● GESTELLTE AUFGABE
Schreibe die Zeilen aller folgenden Datensätze wortgetreu ab. Die Bilder lässt du dabei weg.

● DATENÜBERSICHT
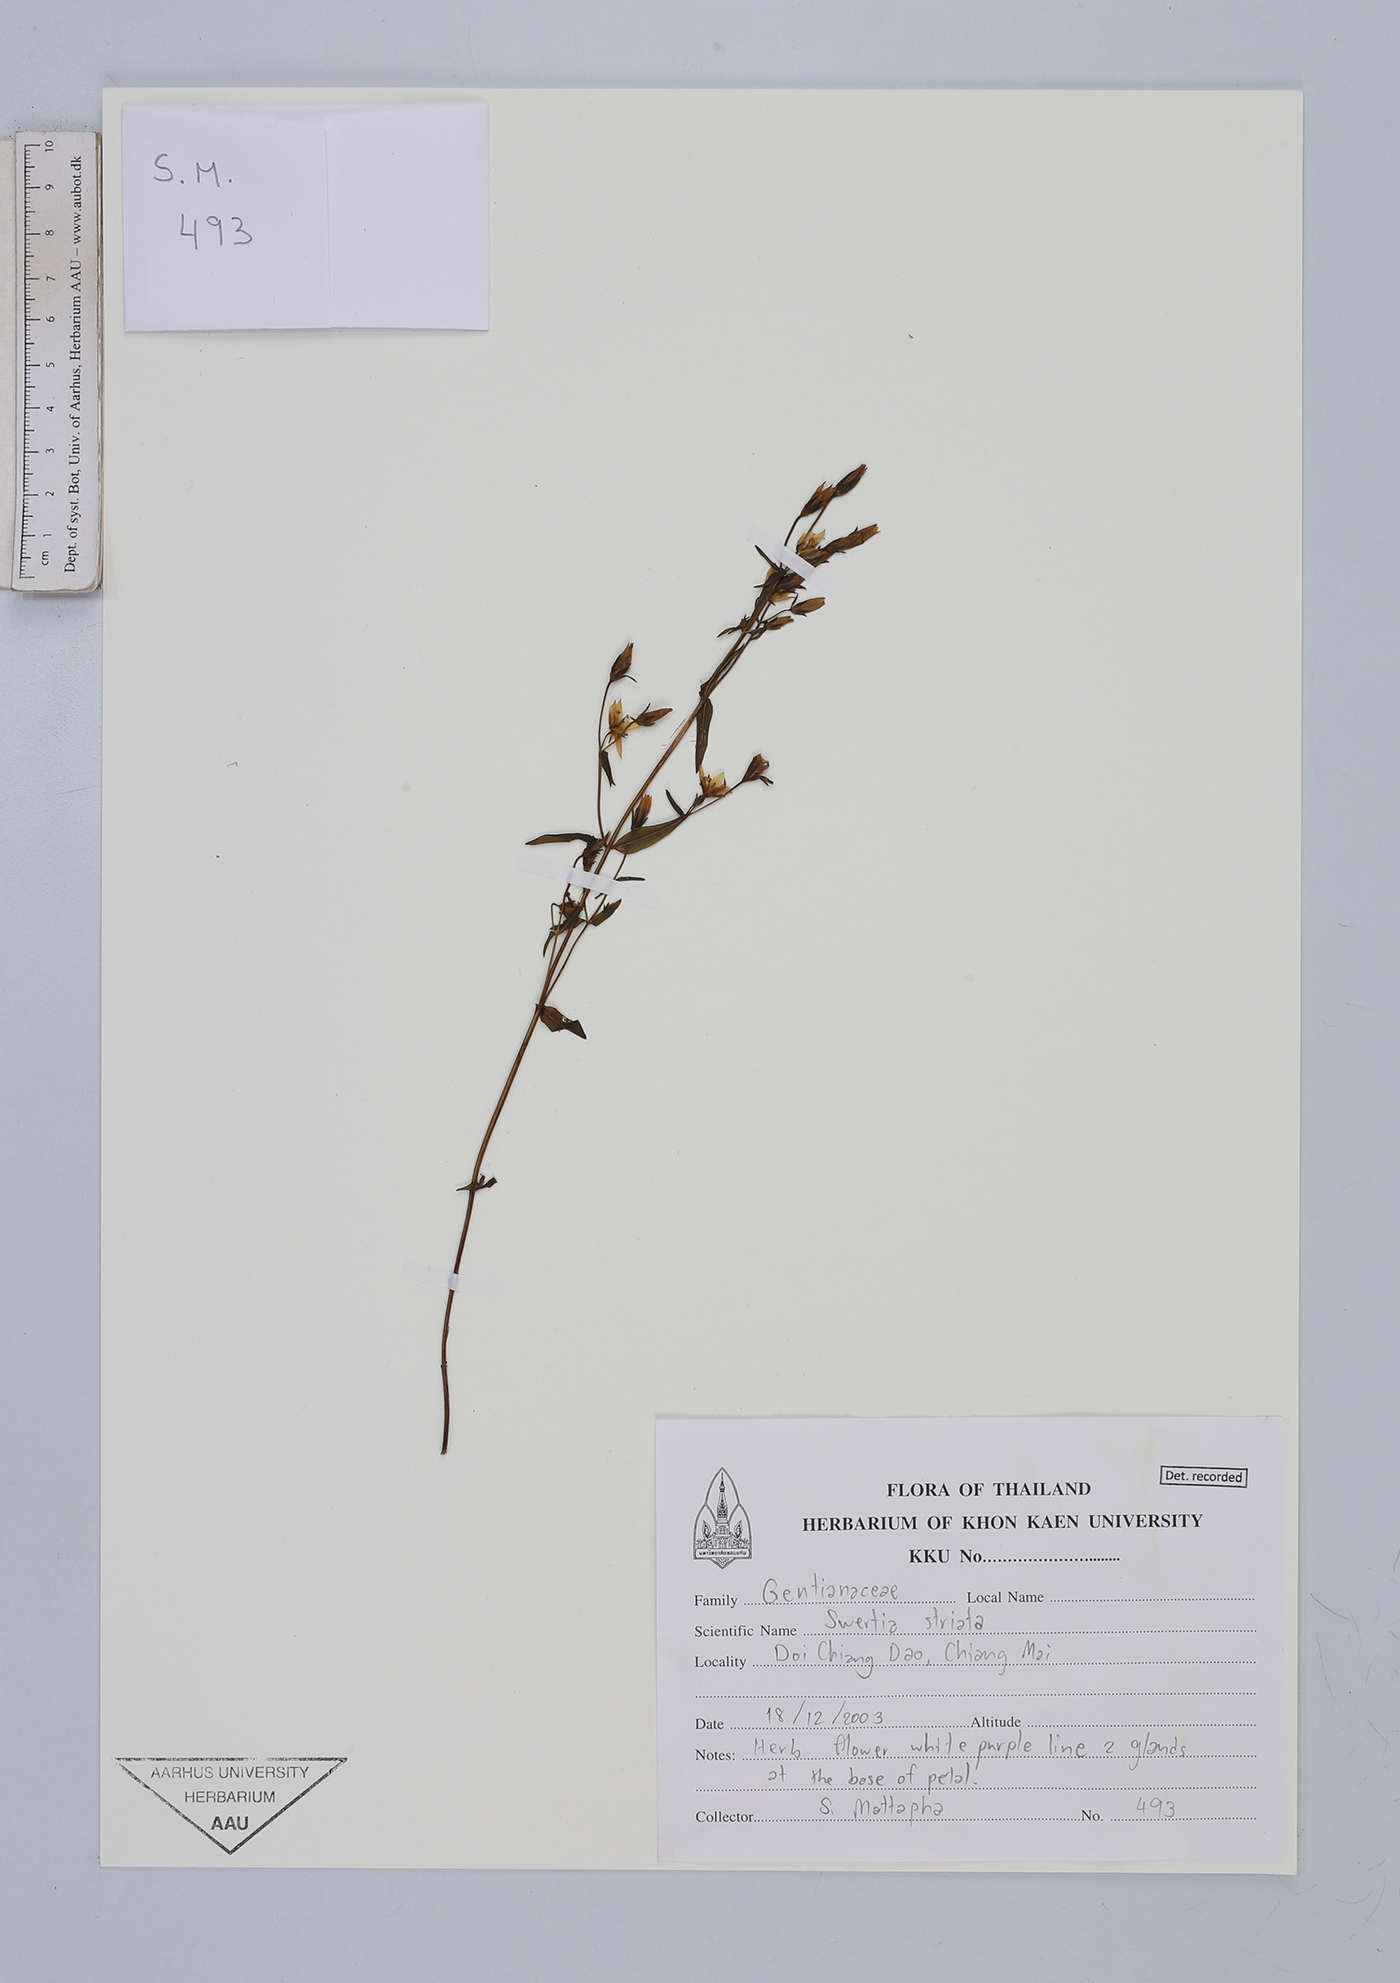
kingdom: Plantae
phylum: Tracheophyta
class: Magnoliopsida
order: Gentianales
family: Gentianaceae
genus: Swertia
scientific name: Swertia striata
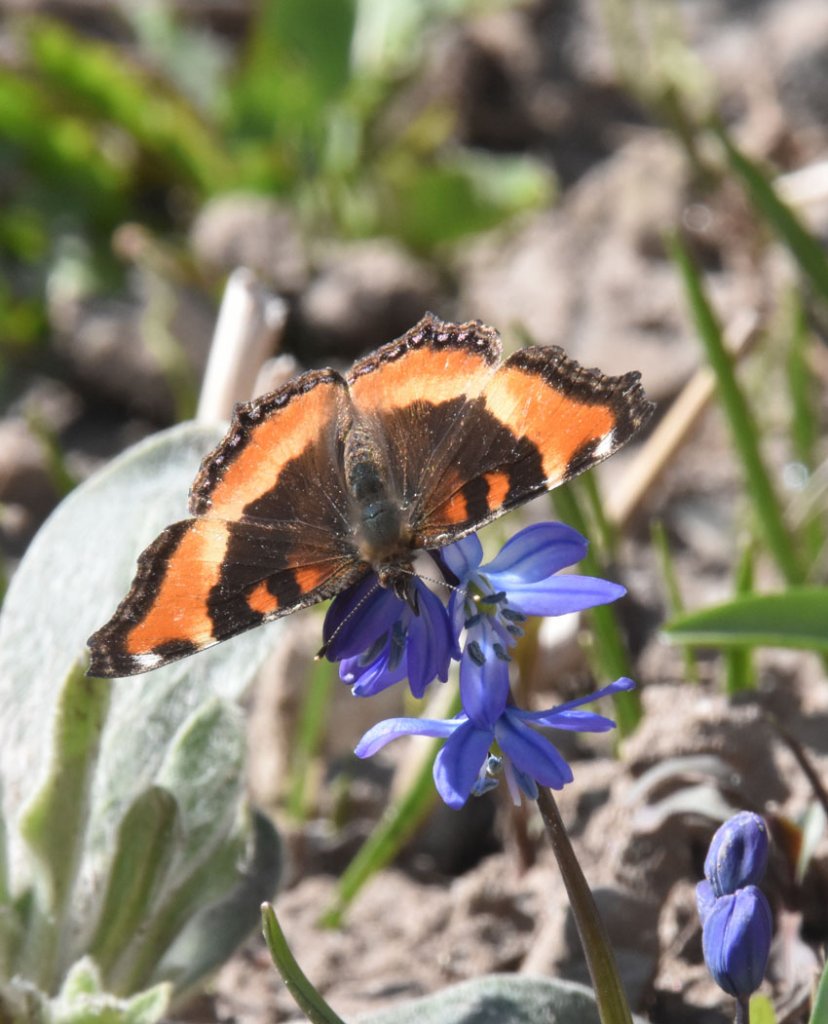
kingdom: Animalia
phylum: Arthropoda
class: Insecta
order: Lepidoptera
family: Nymphalidae
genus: Aglais
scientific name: Aglais milberti
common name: Milbert's Tortoiseshell
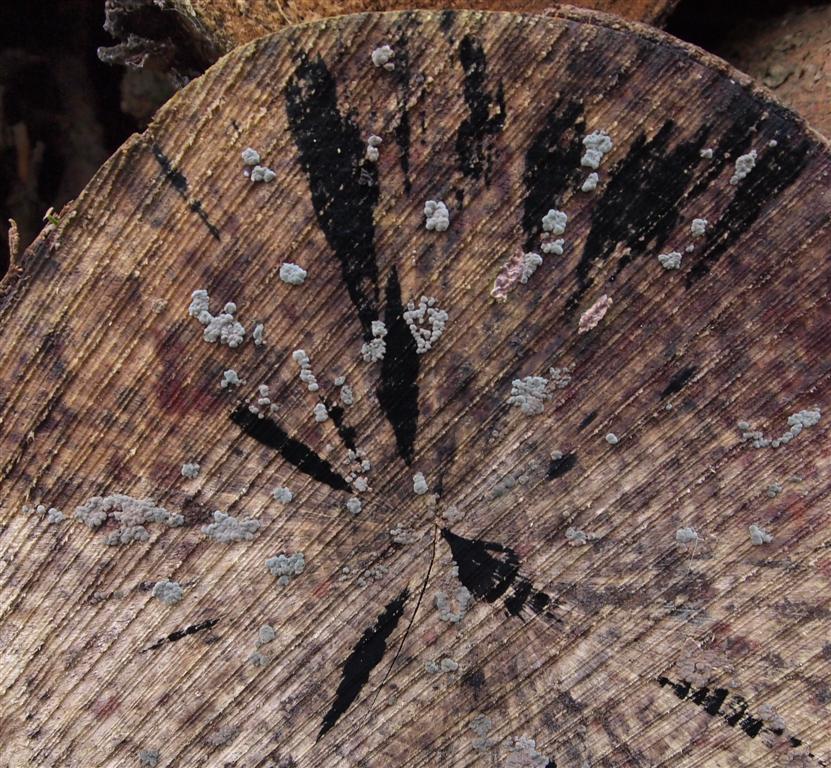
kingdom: Fungi
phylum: Ascomycota
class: Leotiomycetes
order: Helotiales
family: Helotiaceae
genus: Bispora
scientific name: Bispora pallescens
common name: måtte-snitskive
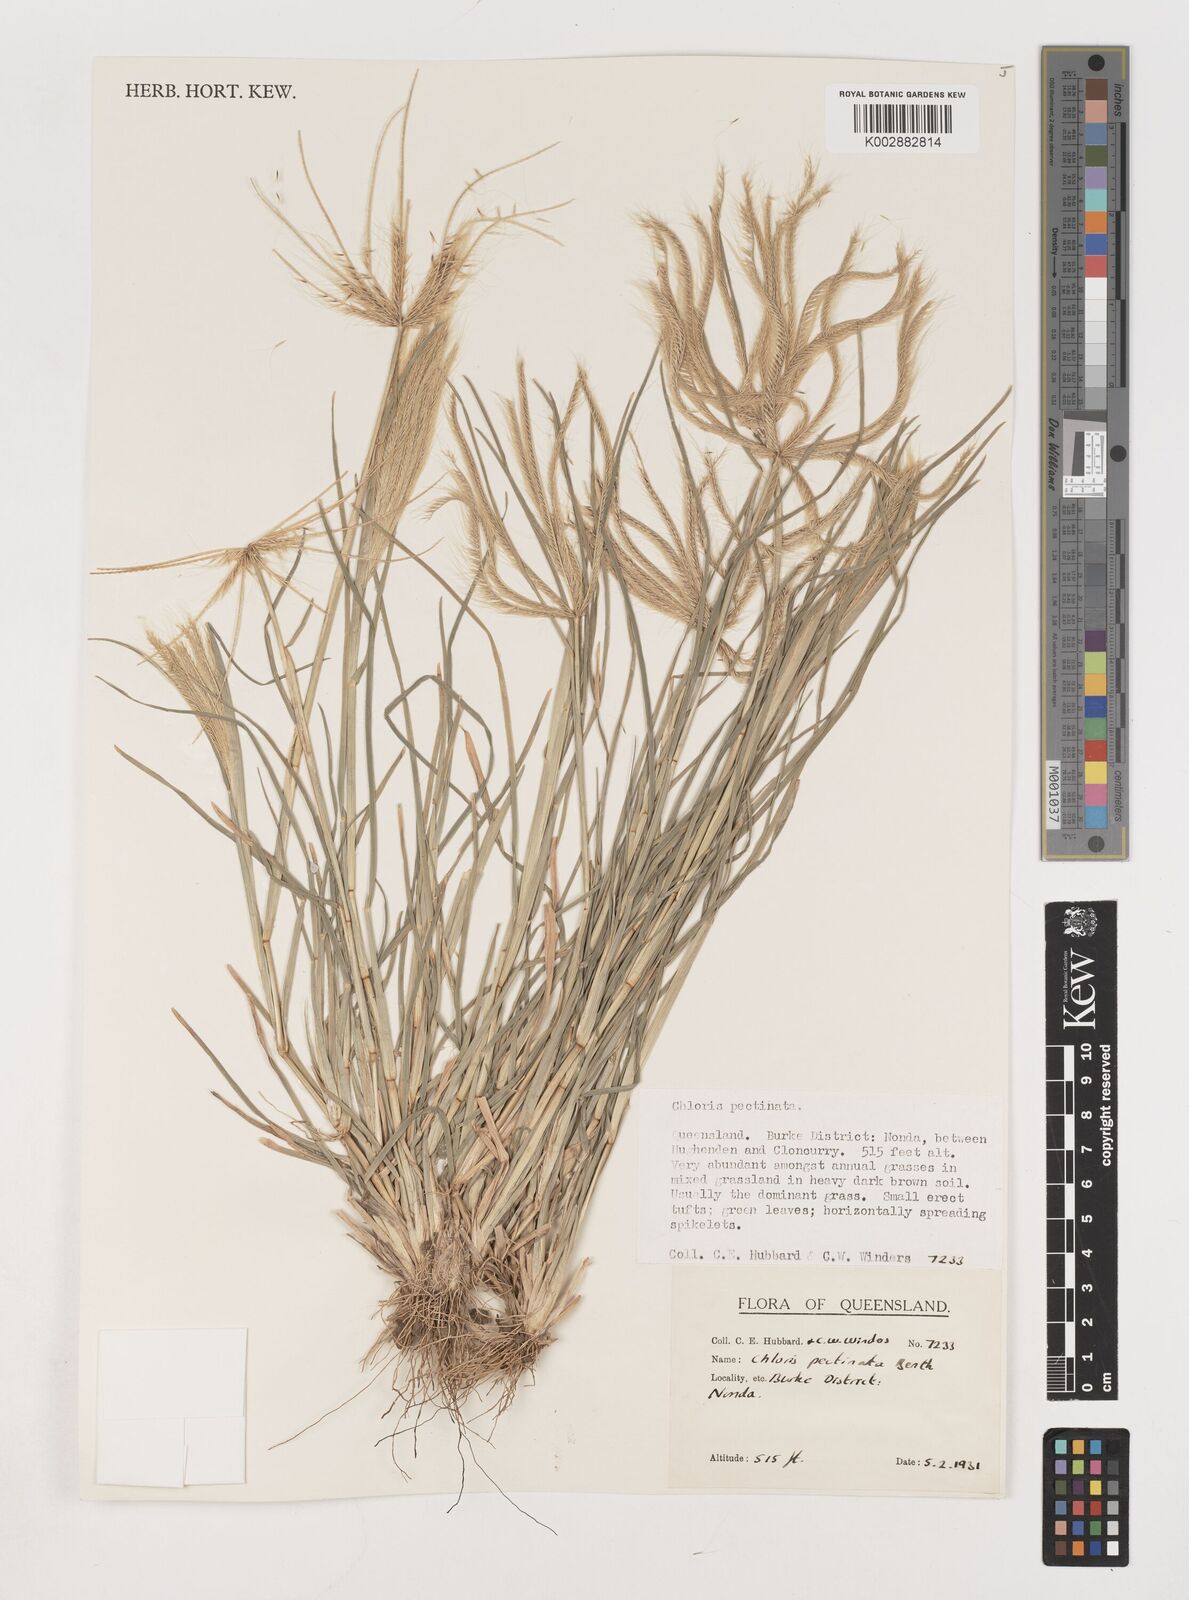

● ERLEDIGTE AUFGABE
kingdom: Plantae
phylum: Tracheophyta
class: Magnoliopsida
order: Gentianales
family: Gentianaceae
genus: Swertia
scientific name: Swertia striata
kingdom: Animalia
phylum: Arthropoda
class: Insecta
order: Lepidoptera
family: Nymphalidae
genus: Aglais
scientific name: Aglais milberti
common name: Milbert's Tortoiseshell
kingdom: Fungi
phylum: Ascomycota
class: Leotiomycetes
order: Helotiales
family: Helotiaceae
genus: Bispora
scientific name: Bispora pallescens
common name: måtte-snitskive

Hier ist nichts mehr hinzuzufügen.